Grace continued her series with the Tweet “Louisiana House unanimously asks Ginsburg, Kagan to step away from gay marriage case.” Again, I’m not really sure I see Grace’s point. I figure all Supreme Court justices begin their day by determining what the Louisiana Legislature wants them to do. You know how the saying goes: “If the Supreme Court is the scales of justice and law enforcement is the sword, then the Louisiana Legislature is the blindfold.”

 

Drink Enough Beer And It’s One-Dimensional

“Our entire universe could be a 2D hologram, scientists warn.” That headline appeared in the Google News feed on April 28. The source was something that was mysteriously cited as only as “Metro.”

I have a few questions about the 2D hologram universe. Is there a lot of compelling, concrete evidence to support the idea that the universe could be a 2D hologram? Is there a lot of compelling, concrete evidence to support the idea that everything we step on, grab and hold is a hologram? Is the idea something more than a cool theory that an ambitious academic is promoting?

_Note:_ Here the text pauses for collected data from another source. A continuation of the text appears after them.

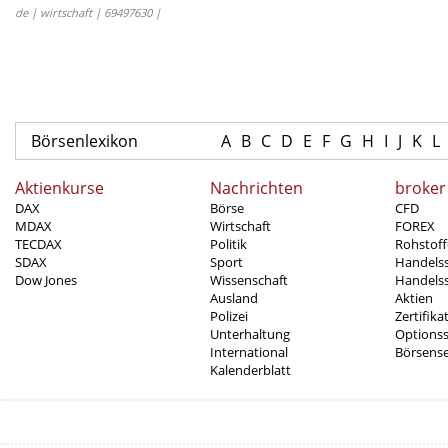
de | wirtschaft | 69497630 |
Börsenlexikon
A
B
C
D
E
F
G
H
I
J
K
L
Aktienkurse
Nachrichten
broker
DAX
Börse
CFD
MDAX
Wirtschaft
FOREX
TECDAX
Politik
Rohstoff
SDAX
Sport
Handels
Dow Jones
Wissenschaft
Handelss
Ausland
Aktien
Polizei
Zertifika
Unterhaltung
Options
International
Börsens
Kalenderblatt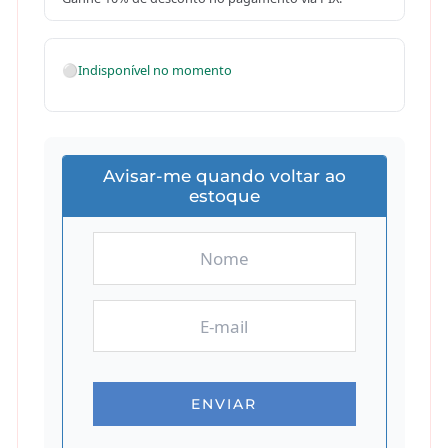
⚪
Indisponível no momento
Avisar-me quando voltar ao
estoque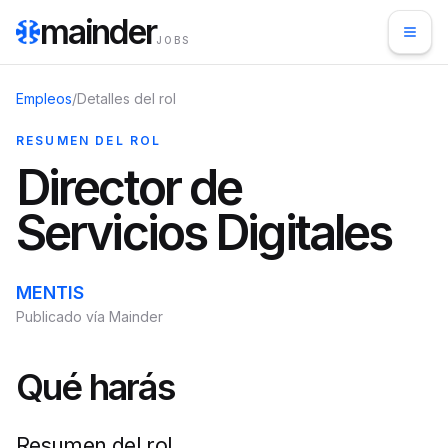
mainder
JOBS
Empleos
/
Detalles del rol
RESUMEN DEL ROL
Director de
Servicios Digitales
MENTIS
Publicado vía Mainder
Qué harás
Resumen del rol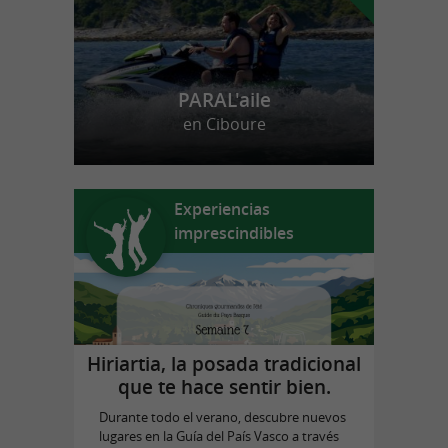
PARAL'aile
en Ciboure
Experiencias
imprescindibles
Hiriartia, la posada tradicional
que te hace sentir bien.
Durante todo el verano, descubre nuevos
lugares en la Guía del País Vasco a través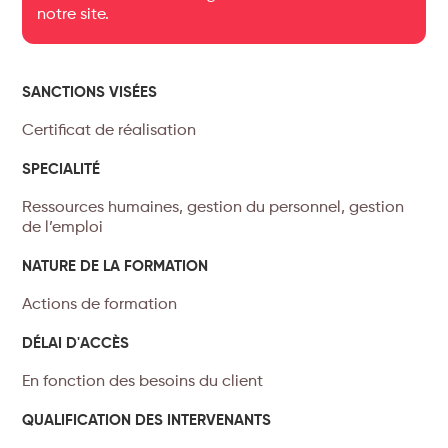
notre site.
SANCTIONS VISÉES
Certificat de réalisation
SPECIALITÉ
Ressources humaines, gestion du personnel, gestion
de l’emploi
NATURE DE LA FORMATION
Actions de formation
DÉLAI D'ACCÈS
En fonction des besoins du client
QUALIFICATION DES INTERVENANTS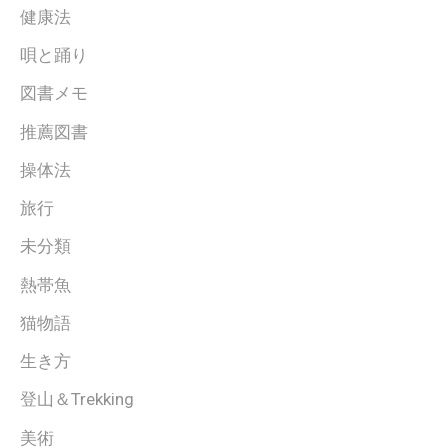
健康法
唄と踊り
図書メモ
推薦図書
操体法
旅行
未分類
熱帯魚
猫物語
生き方
登山＆Trekking
美術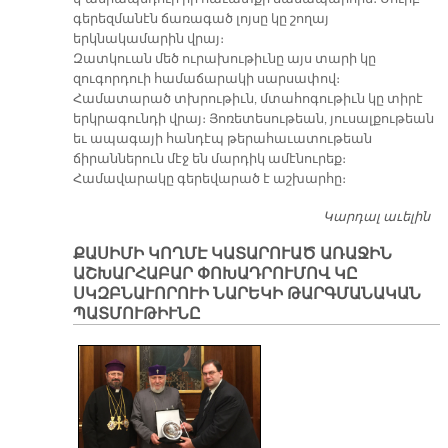
գերեզմանէն ճառագած լոյսը կը շողայ
երկնակամարին վրայ։
Զատկուան մեծ ուրախութիւնը այս տարի կը
զուգորդուի համաճարակի սարսափով։
Համատարած տխրութիւն, մտահոգութիւն կը տիրէ
երկրագունդի վրայ։ Յոռետեսութեան, յուսալքութեան
եւ ապագայի հանդէպ թերահաւատութեան
ճիրաններուն մէջ են մարդիկ ամէնուրեք։
Համավարակը գերեվարած է աշխարհը։
Կարդալ աւելին
Ք
ՅԱ
ՔԱՍԻՄԻ ԿՈՂՄԷ ԿԱՏԱՐՈՒԱԾ ԱՌԱՋԻՆ
Մ
ԱՇԽԱՐՀԱԲԱՐ ՓՈԽԱԴՐՈՒՄՈՎ ԿԸ
ՍԿԶԲՆԱՒՈՐՈՒԻ ՆԱՐԵԿԻ ԹԱՐԳՄԱՆԱԿԱՆ
ՊԱՏՄՈՒԹԻՒՆԸ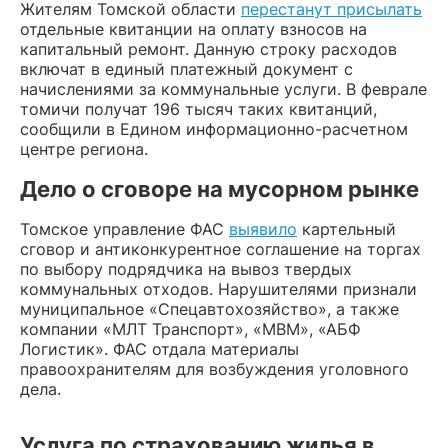
Жителям Томской области
перестанут присылать
отдельные квитанции на оплату взносов на
капитальный ремонт. Данную строку расходов
включат в единый платежный документ с
начислениями за коммунальные услуги. В феврале
томичи получат 196 тысяч таких квитанций,
сообщили в Едином информационно-расчетном
центре региона.
Дело о сговоре на мусорном рынке
Томское управление ФАС
выявило
картельный
сговор и антиконкурентное соглашение на торгах
по выбору подрядчика на вывоз твердых
коммунальных отходов. Нарушителями признали
муниципальное «Спецавтохозяйство», а также
компании «МЛТ Транспорт», «МВМ», «АБФ
Логистик». ФАС отдала материалы
правоохранителям для возбуждения уголовного
дела.
Услуга по страхованию жилья в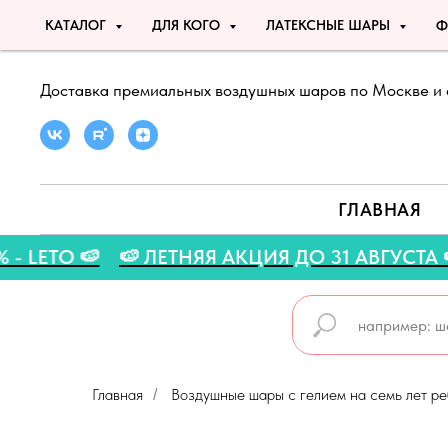
КАТАЛОГ
ДЛЯ КОГО
ЛАТЕКСНЫЕ ШАРЫ
Ф
Доставка премиальных воздушных шаров по Москве и 
ГЛАВНАЯ
ДКУ 5% - LETO 🍉
🍉 ЛЕТНЯЯ АКЦИЯ ДО 31 АВ
Главная
Воздушные шары с гелием на семь лет реб
/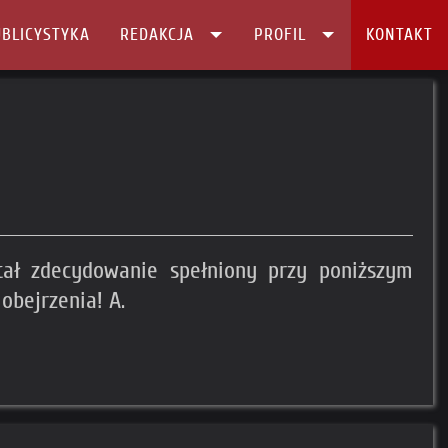
BLICYSTYKA
REDAKCJA
PROFIL
KONTAKT
tał zdecydowanie spełniony przy poniższym
obejrzenia! A.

Unless the answer to each of those questions is an emphatic yes, I’m going to suggest that it might be just a bit premature to issue a warning. Maybe instead of a warning, it would be better to issue a Hey, guys. What’s a Hey, guys? It’s the beginning of the question “Hey guys, have you heard about this cool new theory that this guy has come up with?” This question should be followed by another: “You wanna hash it out after a few beers?” After the right number of beers, the theory that the beer you are holding and drinking is a hologram will become a lot more plausible.

 

The News

“‘Dancing With the Stars’ recap: Willow’s out, Sasha’s in as competition twists, turns”

— April 28 headline in the Los Angeles Times, which some have called the flagship newspaper of the United States

And every one of these headlines appeared in the April 28 edition of the Washington Post (another candidate for flagship paper):

“Woman’s brain tumor turns out to be ‘evil twin’ complete with bone, hair and tooth”

“In a desperate 911 call, pregnant shooting victim clings to life and saves unborn baby”

“Why this father didn’t hide his daughter’s heroin overdose in her obituary”

And then there was the headline that was listed first in the Post’s National News section:

“Sitter stumbles upon blood-covered stabbing suspect who says he ‘slayed the beast.'”

Well, I guess we can quit mourning the loss of the Weekly World News. The newspaper industry will take note if people quit watching Maury Povich because they’re more entertained by the Washington Post national news section.

As for the “evil twin” mentioned above, that is a “teratoma” — a clump made up of bone, hair and other materials which most scientists think came from an embryo that never fully developed. In theory, the teratoma is absorbed by the embryo that grows to maturity.

I don’t know why Washington Post editors felt the need to use the term “evil twin.” Maybe they’re doing stealth promotion for a coming horror film. Or maybe they’re just trying to get somebody to buy their newspaper.